__WHAT YOU NEED TO DO__.
Put the lines below into a Markdown table with the columns "No." and "Line text," numbering each row and skipping blank lines. Leave the pictures out of your answer.

__THE DATA__.
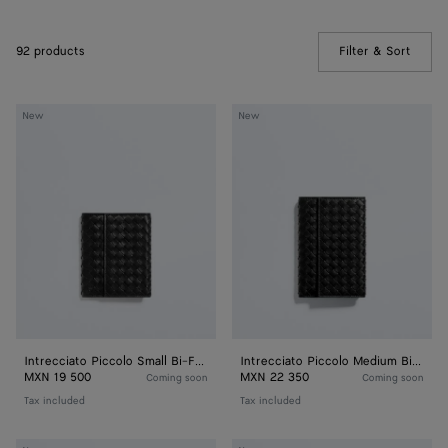
92 products
Filter & Sort
(Manua
Intrecciato
Intrecciato
New
New
Piccolo
Piccolo
Small
Medium
Bi-
Bi-
Fold
Fold
Zipped
Zipped
with
with
Flap
Flap
Intrecciato Piccolo Small Bi-Fold Zipped with Flap
Intrecciato Piccolo Medium Bi-Fold Zipped with Flap
MXN 19 500
MXN 22 350
Coming soon
Coming soon
Tax included
Tax included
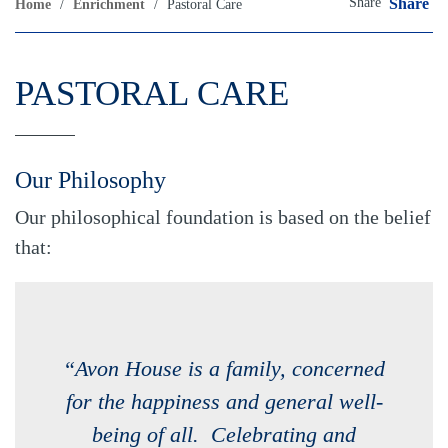
Share
Share
Home
/
Enrichment
/
Pastoral Care
PASTORAL CARE
Our Philosophy
Our philosophical foundation is based on the belief
that:
“Avon House is a family, concerned
for the happiness and general well-
being of all. Celebrating and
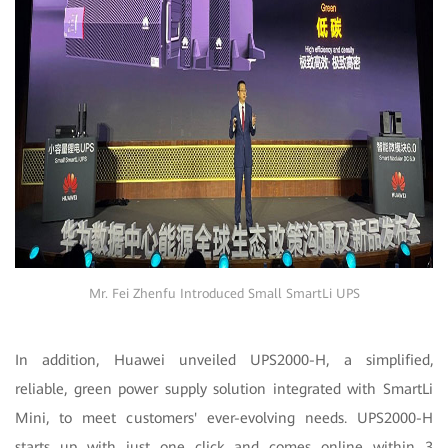
Mr. Fei Zhenfu Introduced Small SmartLi UPS
In addition, Huawei unveiled UPS2000-H, a simplified,
reliable, green power supply solution integrated with SmartLi
Mini, to meet customers' ever-evolving needs. UPS2000-H
starts up with just one click and comes online within 3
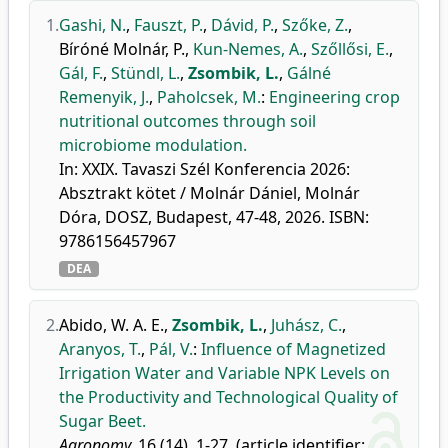
1.
Gashi, N.
,
Fauszt, P.
,
Dávid, P.
,
Szőke, Z.
,
Bíróné Molnár, P.
,
Kun-Nemes, A.
,
Szőllősi, E.
,
Gál, F.
,
Stündl, L.
,
Zsombik, L.
,
Gálné
Remenyik, J.
,
Paholcsek, M.
:
Engineering crop
nutritional outcomes through soil
microbiome modulation.
In: XXIX. Tavaszi Szél Konferencia 2026:
Absztrakt kötet / Molnár Dániel, Molnár
Dóra, DOSZ, Budapest, 47-48, 2026. ISBN:
9786156457967
DEA
2.
Abido, W. A. E.
,
Zsombik, L.
,
Juhász, C.
,
Aranyos, T.
,
Pál, V.
:
Influence of Magnetized
Irrigation Water and Variable NPK Levels on
the Productivity and Technological Quality of
Sugar Beet.
Agronomy.
16 (14), 1-27, (article identifier:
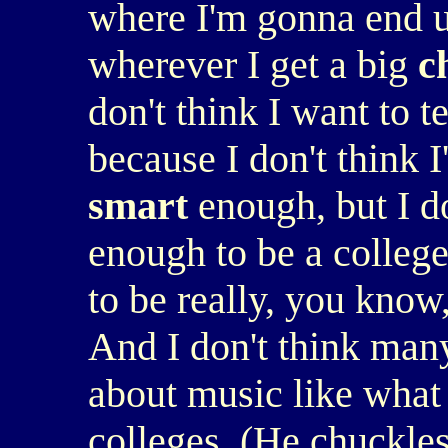
where I'm gonna end up
wherever I get a big
c
don't think I want to 
because I don't think I
smart
enough, but I do
enough to be a college
to be really, you know
And I don't think many
about music like what 
colleges. (He chuckles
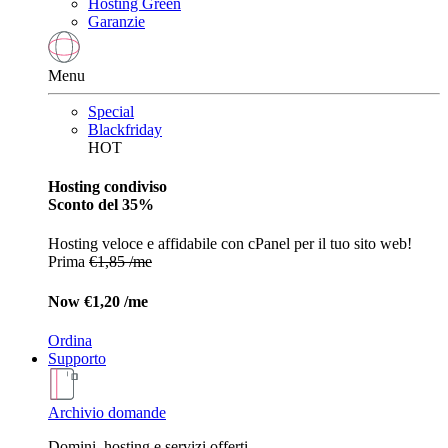
Hosting Green
Garanzie
Menu
Special
Blackfriday
HOT
Hosting condiviso
Sconto del 35%
Hosting veloce e affidabile con cPanel per il tuo sito web!
Prima
€1,85 /me
Now
€1,20 /me
Ordina
Supporto
Archivio domande
Domini, hosting e servizi offerti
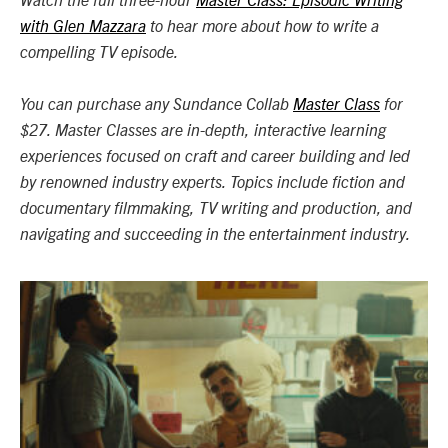
Watch the full three-hour
Master Class: Episodic Writing
with Glen Mazzara
to hear more about how to write a
compelling TV episode.
You can purchase any Sundance Collab
Master Class
for
$27. Master Classes are in-depth, interactive learning
experiences focused on craft and career building and led
by renowned industry experts. Topics include fiction and
documentary filmmaking, TV writing and production, and
navigating and succeeding in the entertainment industry.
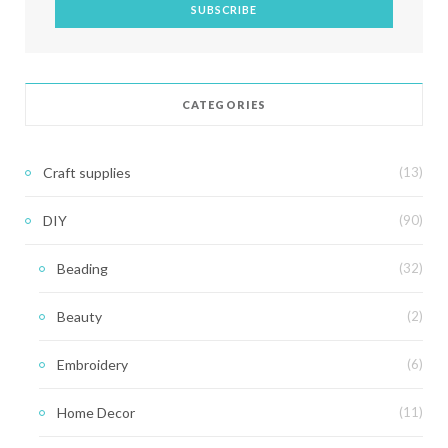
CATEGORIES
Craft supplies
(13)
DIY
(90)
Beading
(32)
Beauty
(2)
Embroidery
(6)
Home Decor
(11)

__FINISHED EXERCISE__.
| No. | Line text |
|---|---|
| 1 | 92 products |
| 2 | Filter & Sort |
| 3 | (Manua |
| 4 | Intrecciato |
| 5 | Intrecciato |
| 6 | New |
| 7 | New |
| 8 | Piccolo |
| 9 | Piccolo |
| 10 | Small |
| 11 | Medium |
| 12 | Bi- |
| 13 | Bi- |
| 14 | Fold |
| 15 | Fold |
| 16 | Zipped |
| 17 | Zipped |
| 18 | with |
| 19 | with |
| 20 | Flap |
| 21 | Flap |
| 22 | Intrecciato Piccolo Small Bi-Fold Zipped with Flap |
| 23 | Intrecciato Piccolo Medium Bi-Fold Zipped with Flap |
| 24 | MXN 19 500 |
| 25 | MXN 22 350 |
| 26 | Coming soon |
| 27 | Coming soon |
| 28 | Tax included |
| 29 | Tax included |
| 30 | Share |
| 31 | Share |
| 32 | Home |
| 33 | / |
| 34 | Enrichment |
| 35 | / |
| 36 | Pastoral Care |
| 37 | PASTORAL CARE |
| 38 | Our Philosophy |
| 39 | Our philosophical foundation is based on the belief |
| 40 | that: |
| 41 | “Avon House is a family, concerned |
| 42 | for the happiness and general well- |
| 43 | being of all. Celebrating and |
| 44 | Mr. Fei Zhenfu Introduced Small SmartLi UPS |
| 45 | In addition, Huawei unveiled UPS2000-H, a simplified, |
| 46 | reliable, green power supply solution integrated with SmartLi |
| 47 | Mini, to meet customers' ever-evolving needs. UPS2000-H |
| 48 | starts up with just one click and comes online within 3 |
| 49 | 1. |
| 50 | Gashi, N. |
| 51 | , |
| 52 | Fauszt, P. |
| 53 | , |
| 54 | Dávid, P. |
| 55 | , |
| 56 | Szőke, Z. |
| 57 | , |
| 58 | Bíróné Molnár, P. |
| 59 | , |
| 60 | Kun-Nemes, A. |
| 61 | , |
| 62 | Szőllősi, E. |
| 63 | , |
| 64 | Gál, F. |
| 65 | , |
| 66 | Stündl, L. |
| 67 | , |
| 68 | Zsombik, L. |
| 69 | , |
| 70 | Gálné |
| 71 | Remenyik, J. |
| 72 | , |
| 73 | Paholcsek, M. |
| 74 | : |
| 75 | Engineering crop |
| 76 | nutritional outcomes through soil |
| 77 | microbiome modulation. |
| 78 | In: XXIX. Tavaszi Szél Konferencia 2026: |
| 79 | Absztrakt kötet / Molnár Dániel, Molnár |
| 80 | Dóra, DOSZ, Budapest, 47-48, 2026. ISBN: |
| 81 | 9786156457967 |
| 82 | DEA |
| 83 | 2. |
| 84 | Abido, W. A. E. |
| 85 | , |
| 86 | Zsombik, L. |
| 87 | , |
| 88 | Juhász, C. |
| 89 | , |
| 90 | Aranyos, T. |
| 91 | , |
| 92 | Pál, V. |
| 93 | : |
| 94 | Influence of Magnetized |
| 95 | Irrigation Water and Variable NPK Levels on |
| 96 | the Productivity and Technological Quality of |
| 97 | Sugar Beet. |
| 98 | Agronomy. |
| 99 | 16 (14), 1-27, (article identifier: |
| 100 | where I'm gonna end up |
| 101 | wherever I get a big |
| 102 | c |
| 103 | don't think I want to  |
| 104 | because I don't think I |
| 105 | smart |
| 106 | enough, but I do |
| 107 | enough to be a college |
| 108 | to be really, you know |
| 109 | And I don't think many |
| 110 | about music like what  |
| 111 | colleges. (He chuckles |
| 112 | Hosting Green |
| 113 | Garanzie |
| 114 | Menu |
| 115 | Special |
| 116 | Blackfriday |
| 117 | HOT |
| 118 | Hosting condiviso |
| 119 | Sconto del 35% |
| 120 | Hosting veloce e affidabile con cPanel per il tuo sito web! |
| 121 | Prima |
| 122 | €1,85 /me |
| 123 | Now |
| 124 | €1,20 /me |
| 125 | Ordina |
| 126 | Supporto |
| 127 | Archivio domande |
| 128 | Domini, hosting e servizi offerti |
| 129 | Watch the full three-hour |
| 130 | Master Class: Episodic Writing |
| 131 | with Glen Mazzara |
| 132 | to hear more about how to write a |
| 133 | compelling TV episode. |
| 134 | You can purchase any Sundance Collab |
| 135 | Master Class |
| 136 | for |
| 137 | $27. Master Classes are in-depth, interactive learning |
| 138 | experiences focused on craft and career building and led |
| 139 | by renowned industry experts. Topics include fiction and |
| 140 | documentary filmmaking, TV writing and production, and |
| 141 | navigating and succeeding in the entertainment industry. |
| 142 | CATEGORIES |
| 143 | Craft supplies |
| 144 | (13) |
| 145 | DIY |
| 146 | (90) |
| 147 | Beading |
| 148 | (32) |
| 149 | Beauty |
| 150 | (2) |
| 151 | Embroidery |
| 152 | (6) |
| 153 | Home Decor |
| 154 | (11) |